3. The ice cream brands continue to amaze me. In Venezuela it was Uncle Rico, in Ecuador it was Penguin. Here they have ice cream carts that they pedal like bicycles with the cart in the front. But what brand is this ice cream and what sticker is on the side of these bicycle carts? Lamborgini.
4. No one has change in South America. Maybe it´s different in some place like Argentina, but in Venezuela, Ecuador and Peru, you just can´t find it. I bought a coffee on a train and it cost 3 soles (1 dollar). She had this cart she was pushing to sell stuff.

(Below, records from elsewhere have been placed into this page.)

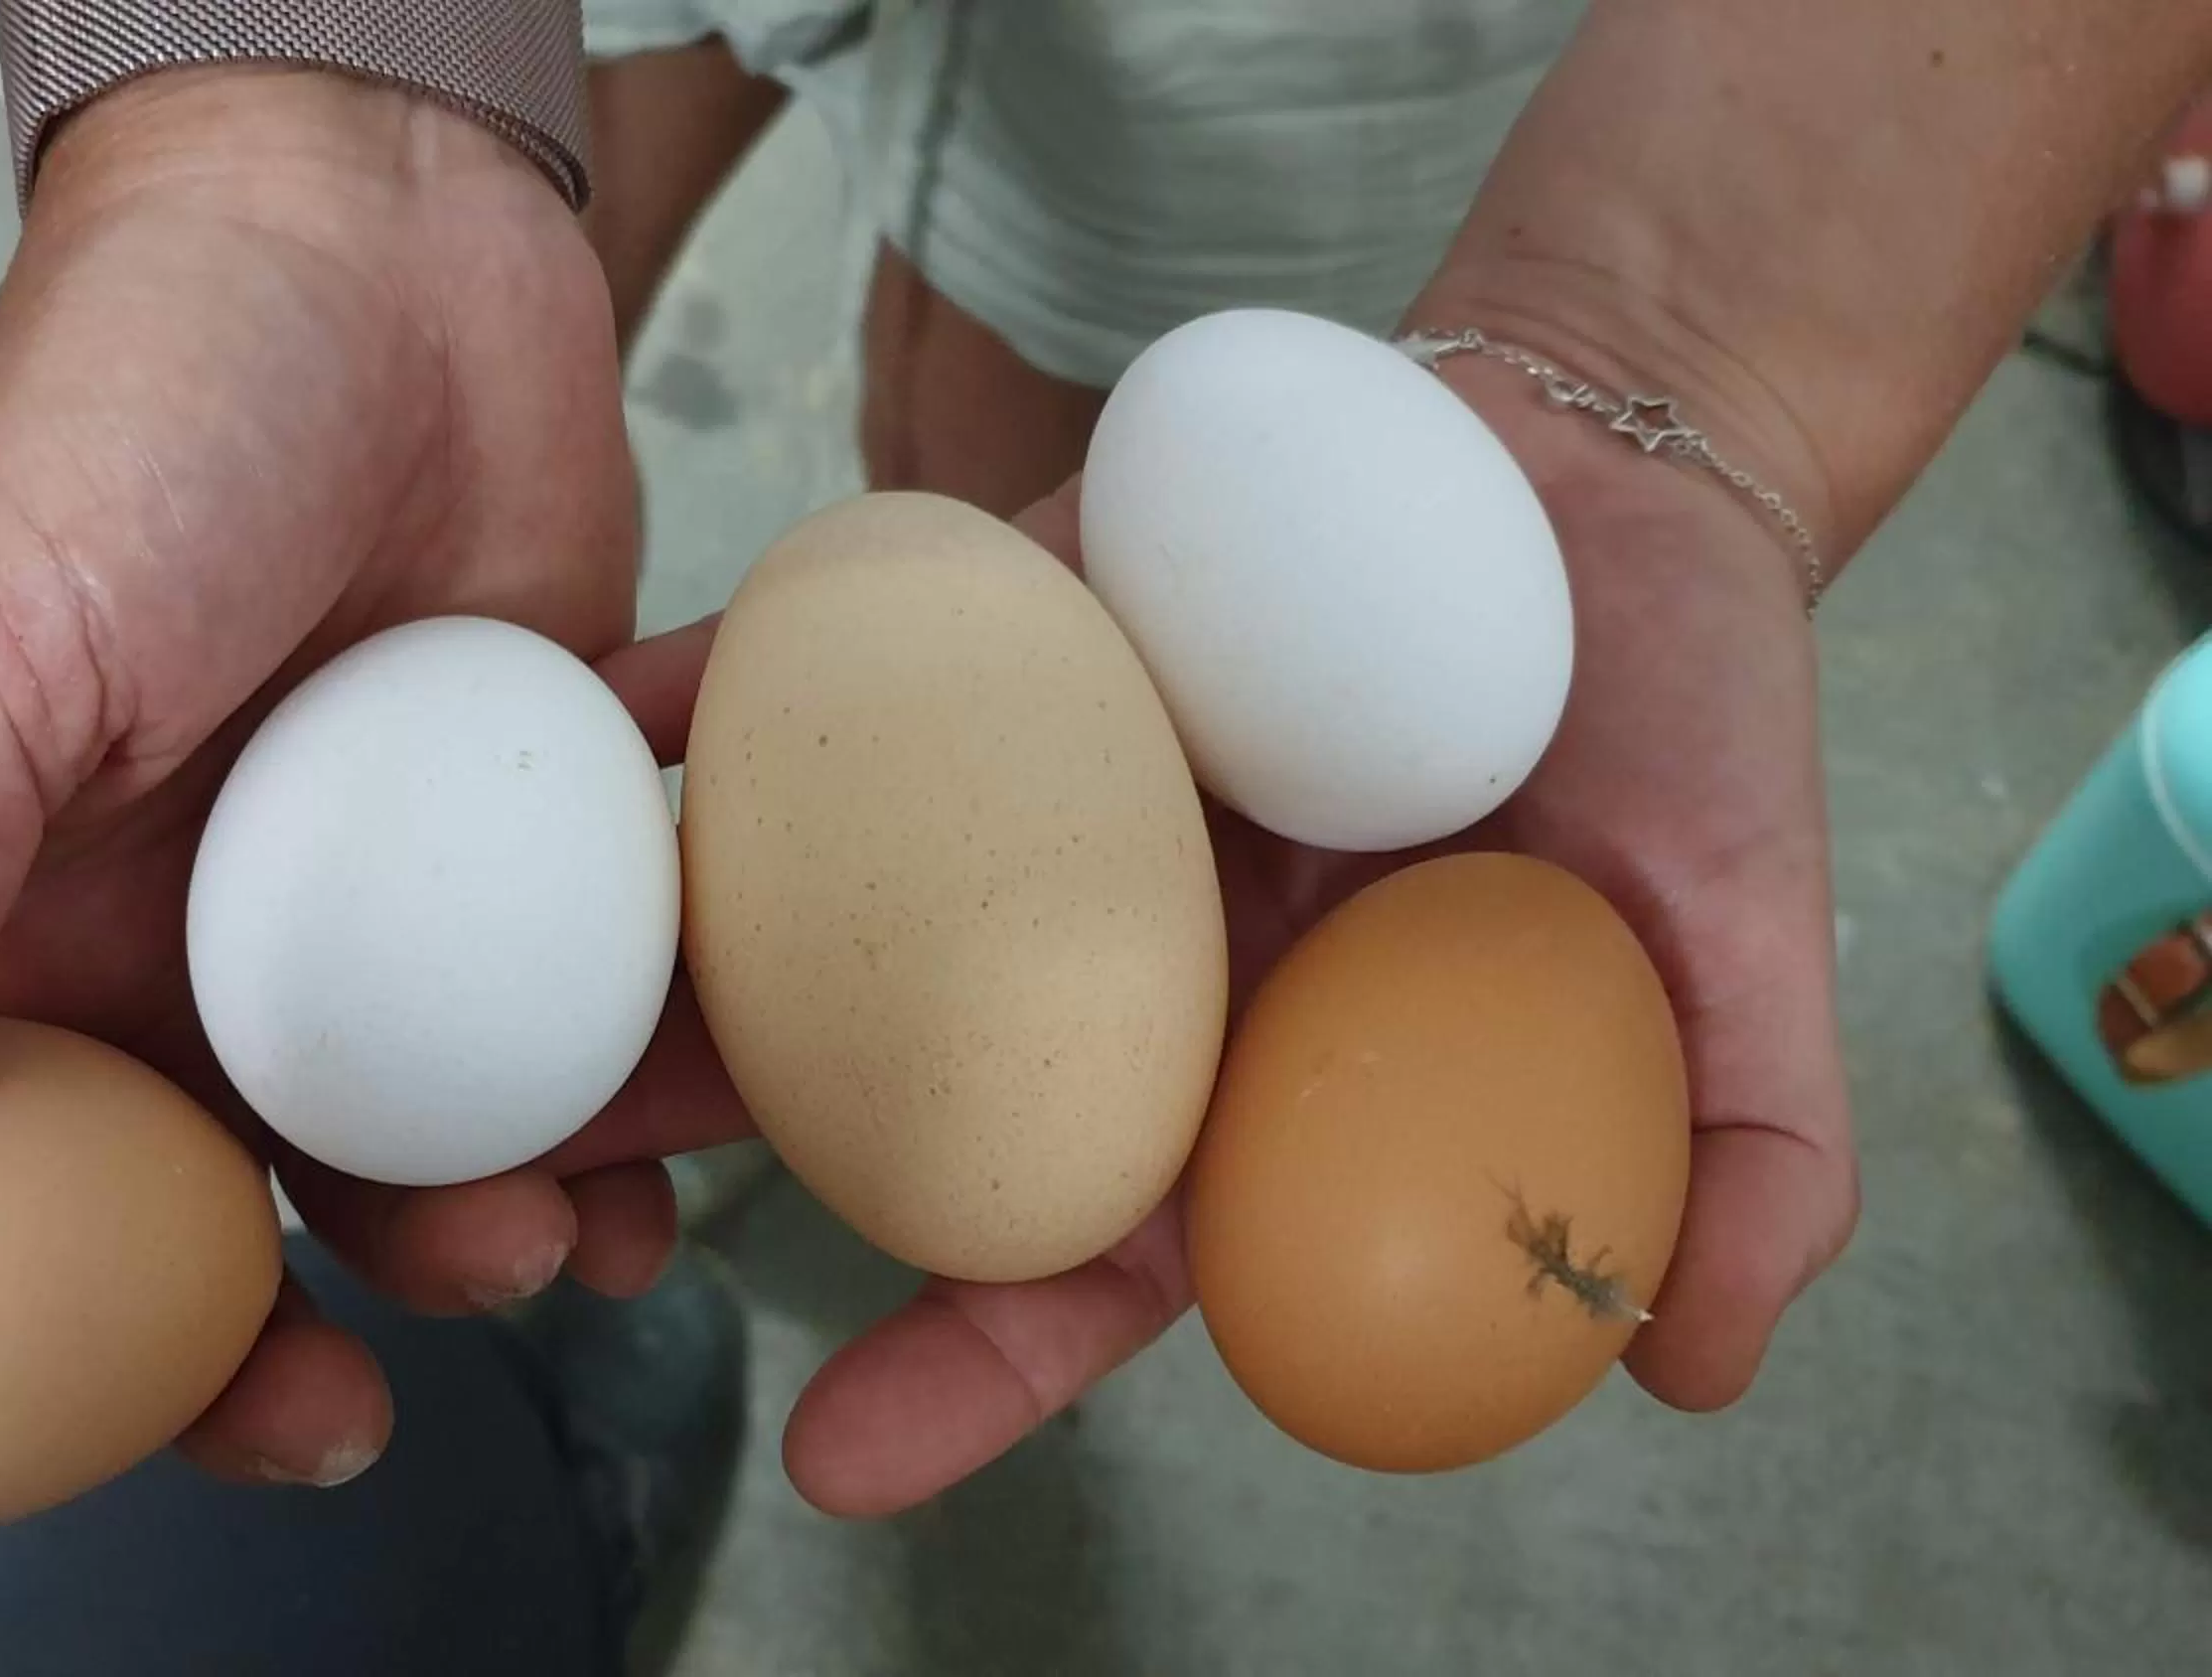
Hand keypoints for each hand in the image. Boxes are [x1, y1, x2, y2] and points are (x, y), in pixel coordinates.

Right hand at [0, 66, 678, 1575]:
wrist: (381, 231)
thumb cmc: (140, 409)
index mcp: (11, 926)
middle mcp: (179, 942)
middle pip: (197, 1221)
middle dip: (252, 1355)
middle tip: (334, 1432)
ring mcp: (359, 907)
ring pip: (405, 1149)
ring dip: (472, 1241)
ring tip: (552, 1257)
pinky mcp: (516, 852)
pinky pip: (563, 1034)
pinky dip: (611, 1119)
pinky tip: (656, 1175)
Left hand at [569, 339, 1861, 1516]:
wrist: (1616, 462)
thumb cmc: (1683, 724)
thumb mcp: (1742, 944)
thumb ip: (1743, 1154)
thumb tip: (1696, 1379)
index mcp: (1244, 1073)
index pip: (1085, 1256)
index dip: (965, 1366)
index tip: (829, 1462)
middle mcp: (1102, 947)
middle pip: (886, 1082)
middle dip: (718, 1155)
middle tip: (534, 1214)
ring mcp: (1028, 782)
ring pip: (819, 890)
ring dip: (657, 948)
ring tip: (487, 1003)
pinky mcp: (996, 622)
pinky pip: (836, 666)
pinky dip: (715, 694)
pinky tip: (585, 721)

I give her a 5 sol coin and she says, sorry, don´t have change. I go to big restaurants and try to by a coke with the equivalent of $7 bill and they say, sorry don´t have change. BUT NOW I KNOW WHERE TO FIND CHANGE. The homeless. This guy tried to sell me a pack of gum and I didn´t have a single sol on me. After going to the ATM I run into this same guy trying to sell me a pack a gum or some cigarettes. I say I would love a pack of gum, but I only have this 50 sol bill ($17) He says no problem and whips out a WAD of cash and gives me 48 soles of change. So you travelers out there, if you need to make change, look to the street pedalers.